Rector knew a white lie when he heard one, and he almost asked about the “inexplicable. ” But Swakhammer didn’t intend to share anything further, that much was clear.
Before too long, they were in the tiny antechamber with the ladder that led up to the fort, and Swakhammer bid Rector good-bye, telling him to stay out of trouble. Rector wondered why everyone always told him that, since it never did a bit of good. Maybe they were all just optimists.
Up the ladder he went, and back into the smoky, swirling atmosphere.
One of the airships from his previous visit was gone, but the one called Naamah Darling remained, though no one was anywhere around it that he could see. In fact, he appeared to be utterly alone inside the fort, which unnerved him. The place was beyond spooky with its uniform walls, all vertical, unforgiving lines from the ramrod tree trunks. It was a difficult place to see or to navigate—never mind that it was mostly empty space that went unoccupied by buildings or ships. Foggy air pooled in the corners and misted back and forth, hiding and showing things at its capricious whim. Rector’s breathing was loud inside his mask. It tickled his ears, and he scratched at them, remembering as he did so that he hadn’t found any gloves yet and immediately putting that back near the top of his to-do list.

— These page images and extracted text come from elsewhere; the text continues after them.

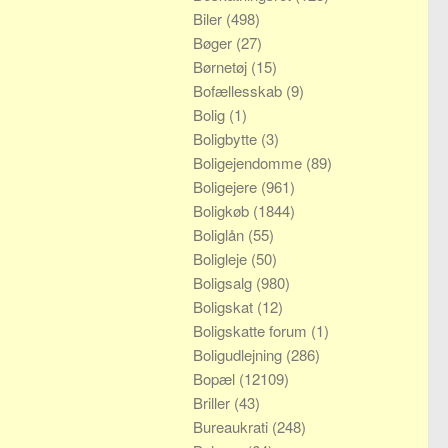
Biler
(498)
Bøger
(27)
Børnetøj
(15)
Bofællesskab
(9)
Bolig
(1)
Boligbytte
(3)
Boligejendomme
(89)
Boligejere
(961)
Boligkøb
(1844)
Boliglån
(55)
Boligleje
(50)
Boligsalg
(980)
Boligskat
(12)
Boligskatte forum
(1)
Boligudlejning
(286)
Bopæl
(12109)
Briller
(43)
Bureaukrati
(248)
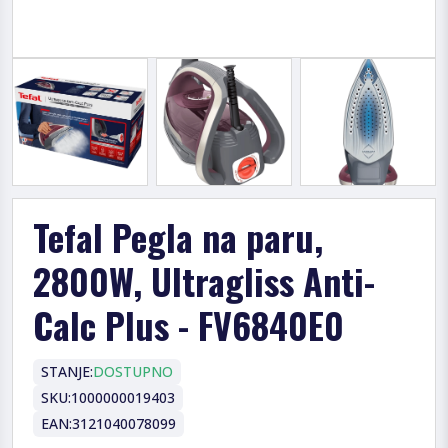
Tefal Pegla na paru,
2800W, Ultragliss Anti-
Calc Plus - FV6840E0
STANJE:
DOSTUPNO
SKU:
1000000019403
EAN:
3121040078099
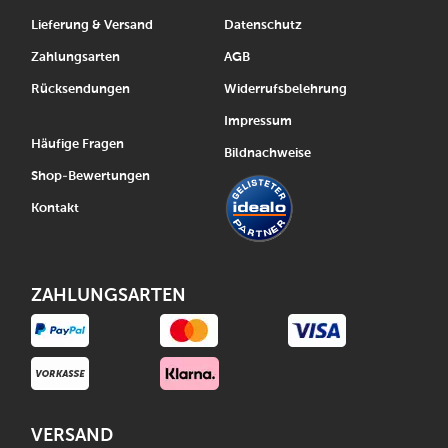
Lieferung & Versand
Datenschutz
Zahlungsarten
AGB
Rücksendungen
Widerrufsbelehrung
Impressum
Häufige Fragen
Bildnachweise
Shop-Bewertungen
Kontakt
ZAHLUNGSARTEN
VERSAND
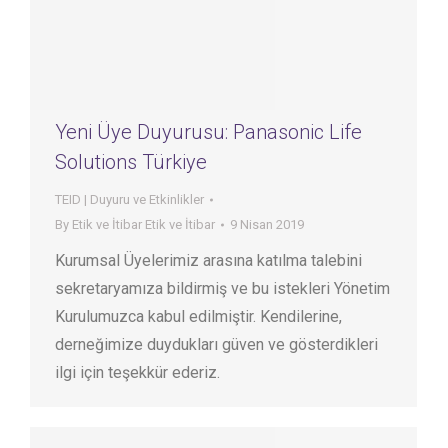
Yeni Üye Duyurusu: Panasonic Life
Solutions Türkiye
TEID | Duyuru ve Etkinlikler
By
Etik ve İtibar Etik ve İtibar
9 Nisan 2019
Kurumsal Üyelerimiz arasına katılma talebini
sekretaryamıza bildirmiş ve bu istekleri Yönetim
Kurulumuzca kabul edilmiştir. Kendilerine,
derneğimize duydukları güven ve gösterdikleri
ilgi için teşekkür ederiz.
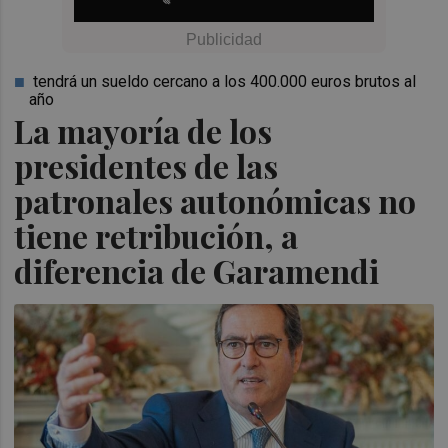
tendrá un sueldo cercano a los 400.000 euros brutos al
año
La mayoría de los
presidentes de las
patronales autonómicas no
tiene retribución, a
diferencia de Garamendi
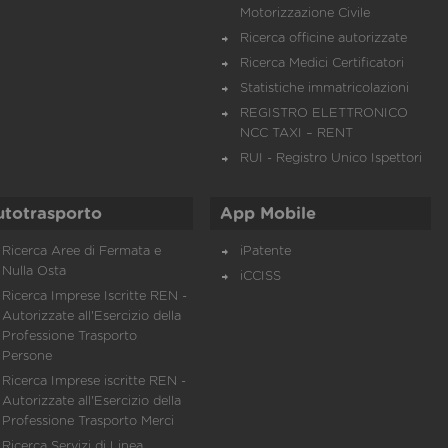
Motorizzazione Civile
Ricerca officine autorizzate
Ricerca Medici Certificatori
Statistiche immatricolazioni
REGISTRO ELETTRONICO
NCC TAXI – RENT
RUI - Registro Unico Ispettori
utotrasporto
App Mobile
Ricerca Aree di Fermata e
iPatente
Nulla Osta
iCCISS
Ricerca Imprese Iscritte REN -
Autorizzate all'Esercizio della
Professione Trasporto
Persone
Ricerca Imprese iscritte REN -
Autorizzate all'Esercizio della
Professione Trasporto Merci
Ricerca Servizi di Linea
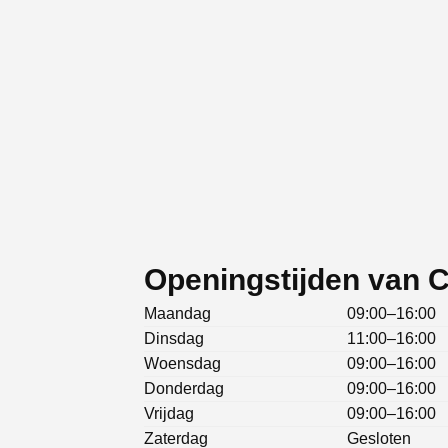
Openingstijden van C
Maandag
09:00–16:00
Dinsdag
11:00–16:00
Woensdag
09:00–16:00
Donderdag
09:00–16:00
Vrijdag
09:00–16:00
Zaterdag
Gesloten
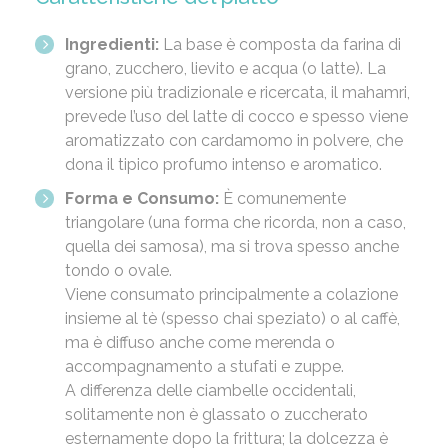
Ingredienti:
La base è composta da farina di
grano, zucchero, lievito e acqua (o latte). La
versione più tradizionale e ricercata, il mahamri,
prevede l’uso del latte di cocco e spesso viene
aromatizzato con cardamomo in polvere, che
dona il tipico profumo intenso e aromatico.
Forma e Consumo:
È comunemente
triangolare (una forma che ricorda, non a caso,
quella dei samosa), ma si trova spesso anche
tondo o ovale.
Viene consumato principalmente a colazione
insieme al tè (spesso chai speziato) o al caffè,
ma è diffuso anche come merenda o
accompagnamento a stufati e zuppe.
A differenza delle ciambelle occidentali,
solitamente non è glassato o zuccherato
esternamente dopo la frittura; la dolcezza è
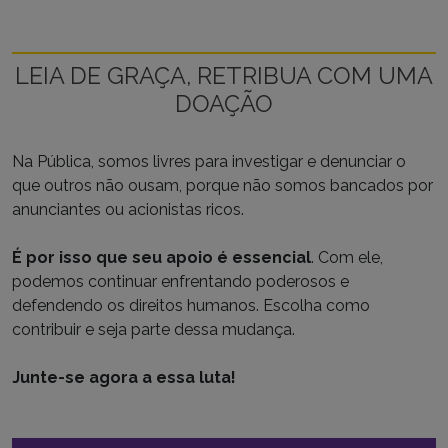
LEIA DE GRAÇA, RETRIBUA COM UMA
DOAÇÃO
Na Pública, somos livres para investigar e denunciar o
que outros não ousam, porque não somos bancados por
anunciantes ou acionistas ricos.
É por isso que seu apoio é essencial
. Com ele,
podemos continuar enfrentando poderosos e
defendendo os direitos humanos. Escolha como
contribuir e seja parte dessa mudança.
Junte-se agora a essa luta!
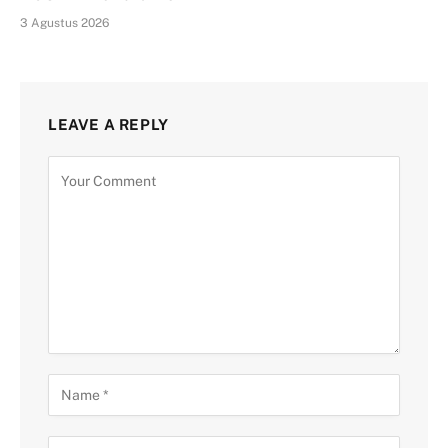
3 Agustus 2026
LEAVE A REPLY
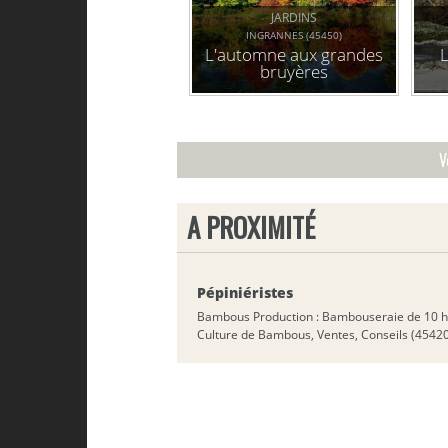
JARDINS
INGRANNES (45450)
L'automne aux grandes
bruyères
V
A PROXIMITÉ
Pépiniéristes
Bambous Production : Bambouseraie de 10 h
Culture de Bambous, Ventes, Conseils (4542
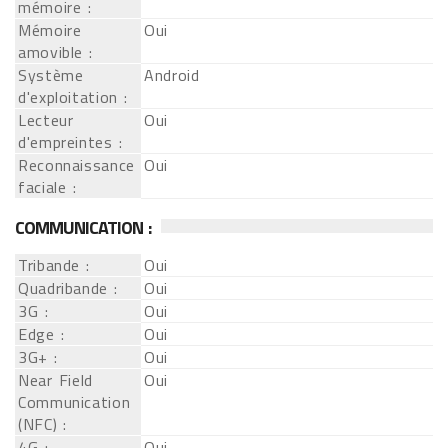
mémoire :
Mémoire
Oui
amovible :
Système
Android
d'exploitation :
Lecteur
Oui
d'empreintes :
Reconnaissance
Oui
faciale :
COMMUNICATION :
Tribande :
Oui
Quadribande :
Oui
3G :
Oui
Edge :
Oui
3G+ :
Oui
Near Field
Oui
Communication
(NFC) :
4G :
Oui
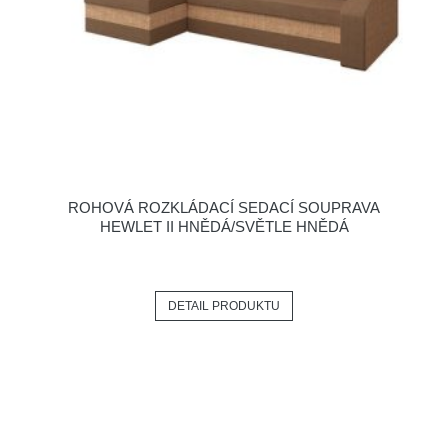
ROHOVÁ ROZKLÁDACÍ SEDACÍ SOUPRAVA
HEWLET II HNĚDÁ/SVĚTLE HNĚDÁ
DETAIL PRODUKTU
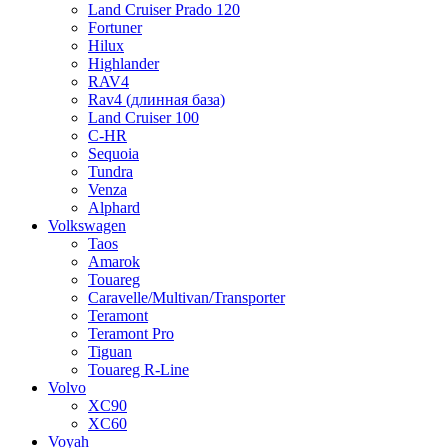
Land Cruiser Prado 120
Fortuner
Hilux
Highlander
RAV4
Rav4 (длинная база)
Land Cruiser 100
C-HR
Sequoia
Tundra
Venza
Alphard
Volkswagen
Taos
Amarok
Touareg
Caravelle/Multivan/Transporter
Teramont
Teramont Pro
Tiguan
Touareg R-Line
Volvo
XC90
XC60
Voyah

Hesitantly, he called out, “Hello?” The word came back to him, bouncing off the trunks and echoing around in the moist, dark corners. He tried it again, somewhat louder. “Hello? Anybody up here?”
Nobody answered, not even the groan of a rotter or the chitter of rats. He thought he heard something overhead—the other dirigible?—no, it was the flutter of wings. So there were birds here after all, just like Swakhammer had said. He looked up and saw disturbances in the Blight, tiny eddies and whirlpools of air tangling with feathers. The birds themselves eluded him.
He gave it another shot. “Hello? Hey, anybody?”
A harsh caw replied, startling him out of his skin. It was very close—practically right behind him.
“No,” he whispered to himself. “It’s just the walls. The sound moves funny, in here. ”
As he listened for the uncanny birdcall to ring again, he heard something else—something softer, and more reassuring. It was the sound of tools and then, in one quick bark, the sound of swearing. Rector didn’t catch it clearly enough to note the exact word used, but he knew that tone—even if he couldn’t tell the voice.
It came from the Naamah Darling, docked against the wall’s edge, still clasping the soggy, wet mess of the rotting totem pole. The craft leaned slightly, or so Rector thought; then he noticed it had been drawn up by a cable so that its bottom and rear plates were angled toward the ground. One of those plates was off, and although no one stood beneath it, faint sounds of humanity came from within the ship.